• _WHAT YOU HAVE TO DO_
In the records, find every line with the word "middle" and copy it out.

+++

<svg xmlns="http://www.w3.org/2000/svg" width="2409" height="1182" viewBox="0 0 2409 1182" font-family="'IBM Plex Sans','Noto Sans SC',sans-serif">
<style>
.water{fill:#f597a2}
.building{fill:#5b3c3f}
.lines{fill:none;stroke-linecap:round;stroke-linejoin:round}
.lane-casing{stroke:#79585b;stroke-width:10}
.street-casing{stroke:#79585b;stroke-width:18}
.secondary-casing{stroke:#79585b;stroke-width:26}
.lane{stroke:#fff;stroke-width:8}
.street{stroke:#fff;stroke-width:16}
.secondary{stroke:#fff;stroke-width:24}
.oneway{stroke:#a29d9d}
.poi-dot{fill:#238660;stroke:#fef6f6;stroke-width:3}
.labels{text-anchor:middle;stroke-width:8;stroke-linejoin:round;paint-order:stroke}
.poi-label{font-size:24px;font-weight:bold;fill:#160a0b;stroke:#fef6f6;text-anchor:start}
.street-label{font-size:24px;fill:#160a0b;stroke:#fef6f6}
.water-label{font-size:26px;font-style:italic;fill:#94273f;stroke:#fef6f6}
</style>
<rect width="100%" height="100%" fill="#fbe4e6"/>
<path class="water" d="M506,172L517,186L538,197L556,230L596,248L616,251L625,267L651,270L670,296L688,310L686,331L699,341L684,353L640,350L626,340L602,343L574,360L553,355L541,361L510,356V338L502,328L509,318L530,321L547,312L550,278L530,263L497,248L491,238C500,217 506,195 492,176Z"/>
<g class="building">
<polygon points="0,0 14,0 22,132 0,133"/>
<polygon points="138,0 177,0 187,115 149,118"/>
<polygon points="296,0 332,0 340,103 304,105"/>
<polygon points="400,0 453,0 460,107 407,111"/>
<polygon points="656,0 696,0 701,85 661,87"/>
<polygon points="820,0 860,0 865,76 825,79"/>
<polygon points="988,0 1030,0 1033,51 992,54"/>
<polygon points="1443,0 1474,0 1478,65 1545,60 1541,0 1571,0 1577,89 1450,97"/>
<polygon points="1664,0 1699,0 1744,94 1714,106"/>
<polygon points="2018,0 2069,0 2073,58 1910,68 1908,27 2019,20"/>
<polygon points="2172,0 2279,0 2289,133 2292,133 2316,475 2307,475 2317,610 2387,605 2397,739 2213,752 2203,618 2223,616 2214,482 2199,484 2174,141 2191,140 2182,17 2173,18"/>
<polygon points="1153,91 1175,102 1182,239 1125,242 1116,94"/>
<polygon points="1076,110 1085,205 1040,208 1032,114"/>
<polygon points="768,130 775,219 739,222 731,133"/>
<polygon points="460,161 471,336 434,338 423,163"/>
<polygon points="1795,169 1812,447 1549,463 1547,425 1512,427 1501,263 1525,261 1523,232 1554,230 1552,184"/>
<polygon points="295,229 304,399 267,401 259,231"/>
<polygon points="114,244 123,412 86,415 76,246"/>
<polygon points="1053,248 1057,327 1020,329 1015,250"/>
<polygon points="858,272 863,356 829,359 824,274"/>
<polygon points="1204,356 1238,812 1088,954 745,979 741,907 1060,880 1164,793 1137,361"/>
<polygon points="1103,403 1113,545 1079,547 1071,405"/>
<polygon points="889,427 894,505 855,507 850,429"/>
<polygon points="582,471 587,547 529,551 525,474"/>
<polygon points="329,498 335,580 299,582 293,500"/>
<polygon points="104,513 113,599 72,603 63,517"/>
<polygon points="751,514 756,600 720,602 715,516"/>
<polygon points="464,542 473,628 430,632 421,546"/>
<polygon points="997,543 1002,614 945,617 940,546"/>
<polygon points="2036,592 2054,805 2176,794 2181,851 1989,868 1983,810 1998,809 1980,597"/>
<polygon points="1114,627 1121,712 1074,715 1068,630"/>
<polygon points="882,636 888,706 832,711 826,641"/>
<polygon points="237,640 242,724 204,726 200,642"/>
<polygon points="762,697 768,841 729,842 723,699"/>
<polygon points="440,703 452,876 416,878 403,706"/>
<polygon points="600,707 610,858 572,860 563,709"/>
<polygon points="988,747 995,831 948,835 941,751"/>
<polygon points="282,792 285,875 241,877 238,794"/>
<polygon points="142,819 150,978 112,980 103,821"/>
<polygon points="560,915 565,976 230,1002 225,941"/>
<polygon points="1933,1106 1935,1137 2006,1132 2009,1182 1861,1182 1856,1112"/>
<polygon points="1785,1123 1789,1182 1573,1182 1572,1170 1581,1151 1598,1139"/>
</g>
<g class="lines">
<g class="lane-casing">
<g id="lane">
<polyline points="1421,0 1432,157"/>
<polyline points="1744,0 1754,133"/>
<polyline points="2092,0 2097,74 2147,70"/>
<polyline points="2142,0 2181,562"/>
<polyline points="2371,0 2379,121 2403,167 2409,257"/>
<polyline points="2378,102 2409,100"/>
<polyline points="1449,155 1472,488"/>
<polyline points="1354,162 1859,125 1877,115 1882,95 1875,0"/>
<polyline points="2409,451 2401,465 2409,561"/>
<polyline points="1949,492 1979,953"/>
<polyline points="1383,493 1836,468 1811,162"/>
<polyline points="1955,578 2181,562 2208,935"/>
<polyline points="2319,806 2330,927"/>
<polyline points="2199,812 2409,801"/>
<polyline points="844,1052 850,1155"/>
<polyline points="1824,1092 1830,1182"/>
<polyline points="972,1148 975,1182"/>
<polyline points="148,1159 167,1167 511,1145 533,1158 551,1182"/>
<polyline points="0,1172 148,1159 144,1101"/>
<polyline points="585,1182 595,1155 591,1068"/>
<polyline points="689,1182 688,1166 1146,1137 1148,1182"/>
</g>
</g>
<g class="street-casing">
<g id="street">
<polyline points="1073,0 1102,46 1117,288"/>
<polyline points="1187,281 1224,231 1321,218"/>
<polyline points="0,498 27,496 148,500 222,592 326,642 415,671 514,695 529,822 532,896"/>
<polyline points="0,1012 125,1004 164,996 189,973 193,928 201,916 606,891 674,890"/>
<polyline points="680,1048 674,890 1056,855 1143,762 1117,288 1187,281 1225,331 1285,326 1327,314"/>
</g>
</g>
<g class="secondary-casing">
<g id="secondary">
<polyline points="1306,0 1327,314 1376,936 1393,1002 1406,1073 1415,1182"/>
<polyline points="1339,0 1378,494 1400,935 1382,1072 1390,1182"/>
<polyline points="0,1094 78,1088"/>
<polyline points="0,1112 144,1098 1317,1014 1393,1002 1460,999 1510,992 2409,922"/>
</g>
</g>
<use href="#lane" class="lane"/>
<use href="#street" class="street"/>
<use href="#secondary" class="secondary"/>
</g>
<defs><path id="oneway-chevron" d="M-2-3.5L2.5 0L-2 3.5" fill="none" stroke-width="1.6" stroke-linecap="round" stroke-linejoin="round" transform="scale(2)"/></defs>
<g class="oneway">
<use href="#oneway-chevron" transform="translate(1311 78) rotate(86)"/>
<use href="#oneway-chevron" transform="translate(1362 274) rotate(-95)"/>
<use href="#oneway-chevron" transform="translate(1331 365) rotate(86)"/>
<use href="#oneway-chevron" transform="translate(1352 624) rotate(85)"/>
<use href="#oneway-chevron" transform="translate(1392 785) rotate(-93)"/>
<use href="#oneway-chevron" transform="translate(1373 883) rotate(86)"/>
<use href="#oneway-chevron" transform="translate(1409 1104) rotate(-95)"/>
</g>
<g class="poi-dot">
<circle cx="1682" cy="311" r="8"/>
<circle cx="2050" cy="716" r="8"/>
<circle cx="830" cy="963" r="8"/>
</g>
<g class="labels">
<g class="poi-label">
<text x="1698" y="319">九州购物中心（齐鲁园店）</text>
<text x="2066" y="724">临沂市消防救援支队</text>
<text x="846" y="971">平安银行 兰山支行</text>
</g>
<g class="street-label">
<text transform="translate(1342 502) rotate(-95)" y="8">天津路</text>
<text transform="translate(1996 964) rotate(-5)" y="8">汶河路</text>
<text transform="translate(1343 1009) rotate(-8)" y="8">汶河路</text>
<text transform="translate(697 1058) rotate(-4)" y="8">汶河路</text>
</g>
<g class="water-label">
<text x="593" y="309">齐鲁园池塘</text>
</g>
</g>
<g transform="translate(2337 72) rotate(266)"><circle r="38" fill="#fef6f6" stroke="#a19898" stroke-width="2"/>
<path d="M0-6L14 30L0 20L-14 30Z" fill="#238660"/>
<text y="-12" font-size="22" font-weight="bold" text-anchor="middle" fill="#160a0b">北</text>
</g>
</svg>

+++

• _YOUR RESPONSE_
.labels{text-anchor:middle;stroke-width:8;stroke-linejoin:round;paint-order:stroke}
<text y="-12" font-size="22" font-weight="bold" text-anchor="middle" fill="#160a0b">北</text>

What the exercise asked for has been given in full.